== İncelenecek Metin ==
....................

Her canlının er geç yanaşacağı ve gömülüp, batacağı limana varma heyecanının aslında yaşamın asıl kaynağı olduğunu anlamadan okyanusu dalgalandıran pervaneyi döndürmeye, dümeni kırıp, kırıp, son olduğunu bilmeden hırsla, arzuyla çevirmeye devam ederiz.
Bir düşünün onlarca küçük kayığı, delinerek su almış nice takaları, kayalara çarpmaktan darmadağın olmuş kayıkları, demir attıkça halatları parçalanmış vapurları..


Ve sizin de yaşam boyunca yaşadığınız dert, garabet, aşk, gözyaşı, mutlulukla kazanmış olduğunuz tecrübelerle dolmuş, büyümüş, yaşlanmış, yorulmuş ve adeta gemi olmuş gönlünüze o okyanusun azgın dalgalarını adeta bir tsunamiye çevirerek son liman olduğunu bilmeden yeni bir limana yanaşıyorsunuz.

....................

== Kayıtlı Veriler ==
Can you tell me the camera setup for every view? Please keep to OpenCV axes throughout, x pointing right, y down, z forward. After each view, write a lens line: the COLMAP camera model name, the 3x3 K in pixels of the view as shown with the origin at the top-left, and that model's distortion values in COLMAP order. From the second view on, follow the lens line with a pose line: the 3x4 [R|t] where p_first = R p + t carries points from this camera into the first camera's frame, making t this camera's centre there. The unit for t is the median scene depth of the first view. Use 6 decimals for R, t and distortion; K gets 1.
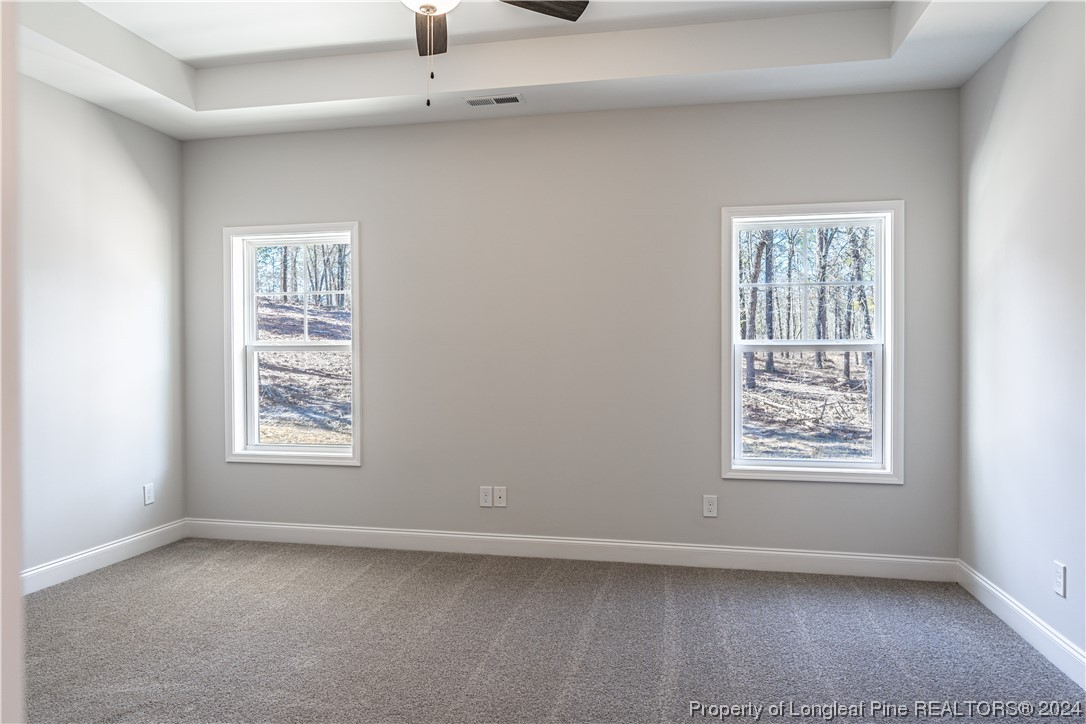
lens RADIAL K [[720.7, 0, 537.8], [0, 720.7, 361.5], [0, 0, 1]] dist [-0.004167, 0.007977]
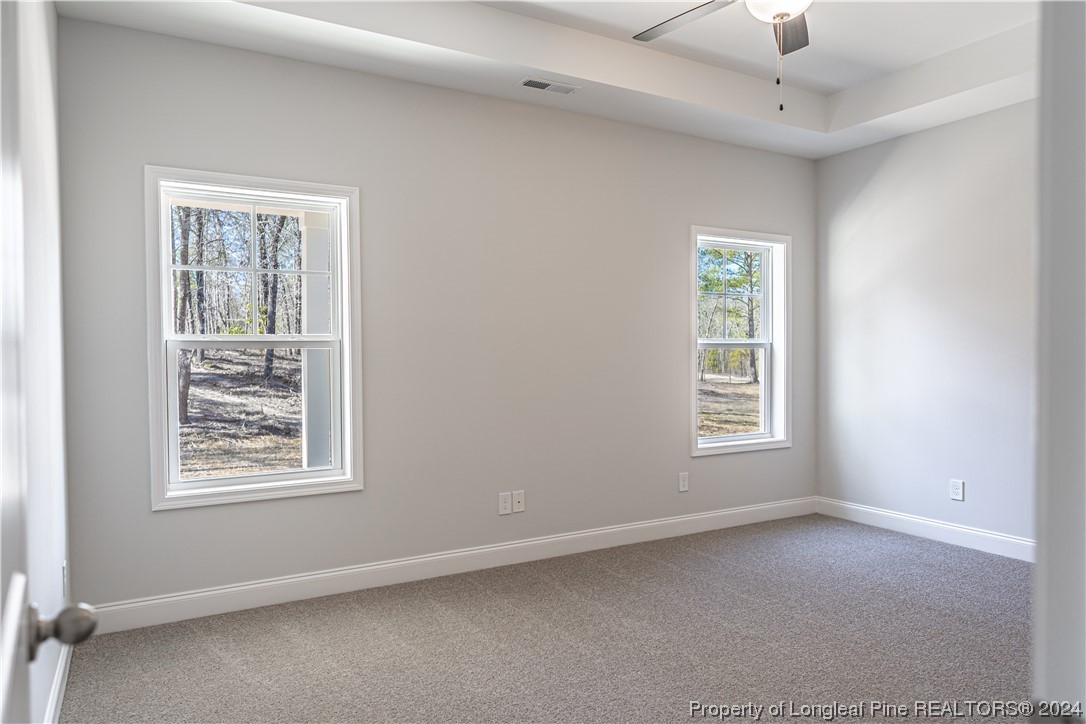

....................

== Görev A ==
Liman metnine göre yaşamın asıl kaynağı nedir?
== Görev B ==
Liman metninin "Bir düşünün onlarca" sözleriyle başlayıp "bir limana yanaşıyorsunuz." sözlerine kadar inen bölümünü aynen kopyalayın.
== Görev C ==
Aşağıdaki ifadelerin liman metniyle uyuşup uyuşmadığını belirtin. Her biri için evet ya da hayır deyin ve karar veren sözleri metinden aynen alıntılayın.
(i) Metinde halatları parçalanmış vapurlardan söz edilir.
(ii) Metne göre limana yanaşan kişi bunun son liman olduğunu bilmektedir.
(iii) Metinde gönül bir gemiye benzetilir.

== Görev Çıktısı A ==
Her canlının er geç yanaşacağı ve gömülüp batacağı limana varma heyecanı.

== Görev Çıktısı B ==
Bir düşünün onlarca küçük kayığı, delinerek su almış nice takaları, kayalara çarpmaktan darmadağın olmuş kayıkları, demir attıkça halatları parçalanmış vapurları..


Ve sizin de yaşam boyunca yaşadığınız dert, garabet, aşk, gözyaşı, mutlulukla kazanmış olduğunuz tecrübelerle dolmuş, büyümüş, yaşlanmış, yorulmuş ve adeta gemi olmuş gönlünüze o okyanusun azgın dalgalarını adeta bir tsunamiye çevirerek son liman olduğunu bilmeden yeni bir limana yanaşıyorsunuz.

== Görev Çıktısı C ==
(i) Evet: "demir attıkça halatları parçalanmış vapurları"
(ii) Hayır: "son liman olduğunu bilmeden yeni bir limana yanaşıyorsunuz"
(iii) Evet: "adeta gemi olmuş gönlünüze"